夫婦生活はや半世紀、アルツハイマーが進行してきた元文学教師のジョンと、全身に散らばったガンがいよいよ暴れだしそうな妻エラ。子供たちは巣立ち、70歳を超え人生の旅にも終わりが見えてきた今、夫婦水入らずで心残りを遂げる旅に出るときが来た。病院や施設なんて真っ平ごめん。ジャニス・ジョプリンにキャロル・キング。ご機嫌な音楽と共に愛用してきたキャンピングカーに乗り、毎晩思い出の8ミリでこれまでの人生を追懐しながら、ジョンが敬愛するヘミングウェイの家があるフロリダ・キーウェストを目指す。道中、ジョンの小さな記憶の混乱がきっかけで、今までごまかしてきたふたりの問題に向き合ってみたり、墓場までもっていくはずだったかつての隠し事がつまびらかになったり、どうしようもなく惹かれあったあの頃の衝動が蘇ったり…。二人で歩んできた道を、再び歩きなおす旅はやがて―。
******** 引用終わり
2016年6月 マサチューセッツ州ウェルズリー。長男のウィルが実家に両親を迎えに行くと、家はもぬけのからでした。「今朝エンジンをふかす音がした」と隣の家のリリアン。
なんとガレージの中のキャンピングカーと老夫婦が、一緒に姿を消していたのでした。
父のジョンはアルツハイマー病。母のエラは末期がんで入院する予定、永年放置していた大型キャンピングカー、「レジャー・シーカー」( 原題はTHE LEISURE SEEKER で、ウィネバゴ社のキャンピングカー 70年代製) 邦題名より内容を表していると思うが )は整備不良で、しかも、それを認知症の父が運転するなんて!ウィルは心配でなりません。
老夫婦のドライブは、途中、様々なドタバタを起こしていく。夫のジョンはヘミングウェイを語りだすと止まらない、時には妻の初恋の相手の話にたどり着き銃をもちだし怒りだす、かと思うと妻を置いたまま発車させてしまう。エラがサプライズとして用意したスライド写真をみながら来し方を振り返ろうとするが、息子や娘がわからなかったり、時に妻のエラを認識できなくてつい昔の記憶で隣家のリリアンとの浮気話を暴露することになり、妻エラは心底怒りだし「あれは痴呆ではない単なる詐欺師だった」と娘に電話する始末。ジョンを近くの「陳腐な老人ホーム」連れて行き、置き去りにしてしまう。痴呆が始まった老夫婦のすれ違いやドタバタ劇は、少しの「盛り」はあっても高齢夫婦にはあるある話で高齢者が多い観客も笑いが広がる。
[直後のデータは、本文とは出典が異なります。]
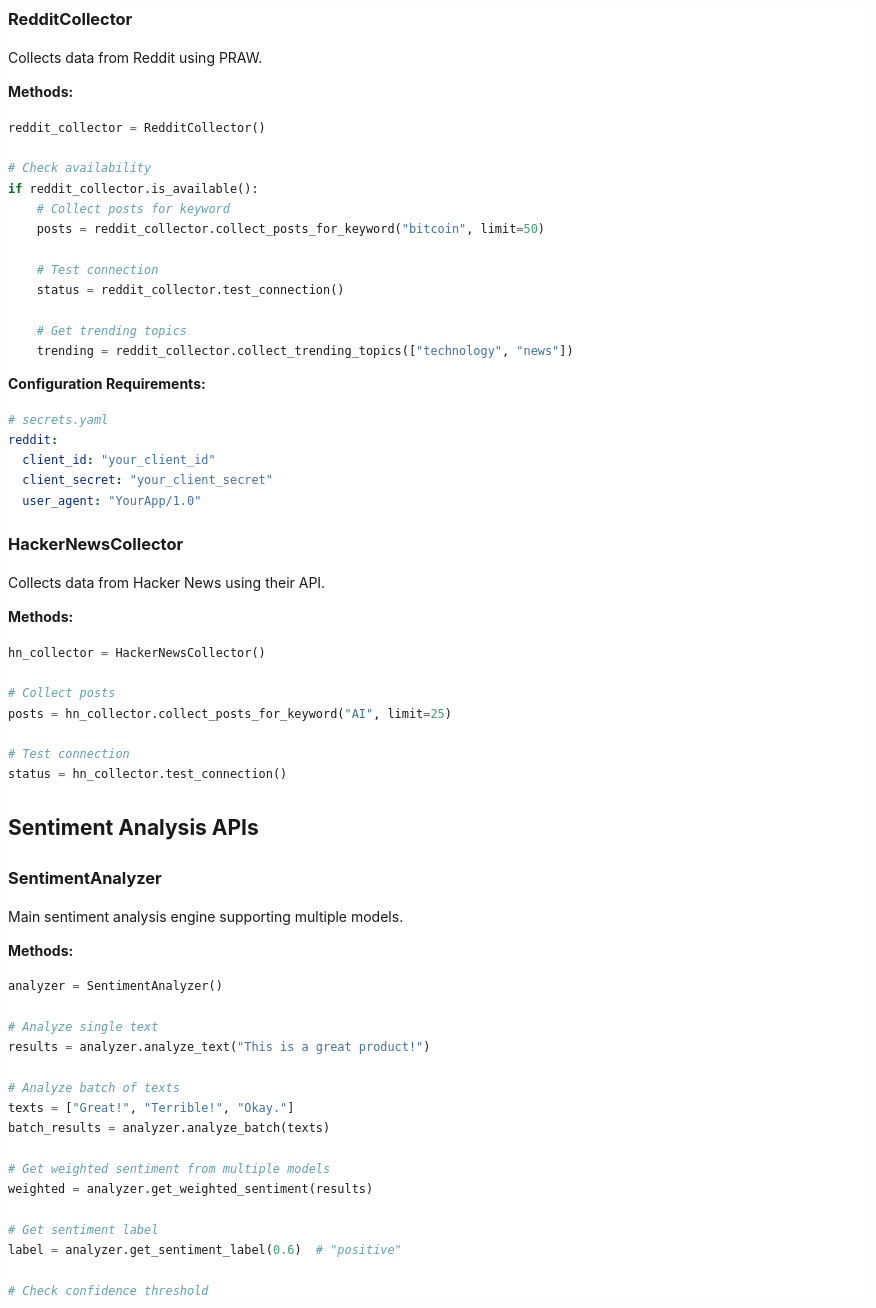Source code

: ### RedditCollector
Collects data from Reddit using PRAW.

**Methods:**
```python
reddit_collector = RedditCollector()

# Check availability
if reddit_collector.is_available():
    # Collect posts for keyword
    posts = reddit_collector.collect_posts_for_keyword("bitcoin", limit=50)
    
    # Test connection
    status = reddit_collector.test_connection()
    
    # Get trending topics
    trending = reddit_collector.collect_trending_topics(["technology", "news"])
```

**Configuration Requirements:**
```yaml
# secrets.yaml
reddit:
  client_id: "your_client_id"
  client_secret: "your_client_secret"
  user_agent: "YourApp/1.0"
```

### HackerNewsCollector
Collects data from Hacker News using their API.

**Methods:**
```python
hn_collector = HackerNewsCollector()

# Collect posts
posts = hn_collector.collect_posts_for_keyword("AI", limit=25)

# Test connection
status = hn_collector.test_connection()
```

## Sentiment Analysis APIs

### SentimentAnalyzer
Main sentiment analysis engine supporting multiple models.

**Methods:**
```python
analyzer = SentimentAnalyzer()

# Analyze single text
results = analyzer.analyze_text("This is a great product!")

# Analyze batch of texts
texts = ["Great!", "Terrible!", "Okay."]
batch_results = analyzer.analyze_batch(texts)

# Get weighted sentiment from multiple models
weighted = analyzer.get_weighted_sentiment(results)

# Get sentiment label
label = analyzer.get_sentiment_label(0.6)  # "positive"

# Check confidence threshold
```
アメリカを縦断する途中にはアメリカ大統領選挙戦にぶつかり、民主党員だというジョンまでが、トランプ陣営(らしき)の集会に紛れ込み「アメリカを今一度偉大な国に」などと叫ぶシーンや、パンクでロードサービスを待っている間に親切そうに寄ってきた若者が強盗であったなど、やや現代アメリカの一面も皮肉的に登場してくる。そして、キーウエストに到着するが、ヘミングウエィの家は二人が想像していた場所ではなく派手で騒々しい観光地化していた。そのなかで、エラが倒れ救急車で病院に入れられる。生きていることすら信じられない状態と医師から告げられるが、夫婦して病院を抜け出し、キャンピングカーまで戻る。そして、エラは、かねてより準備していたと思われることに取り掛かる。(ネタバレ防止)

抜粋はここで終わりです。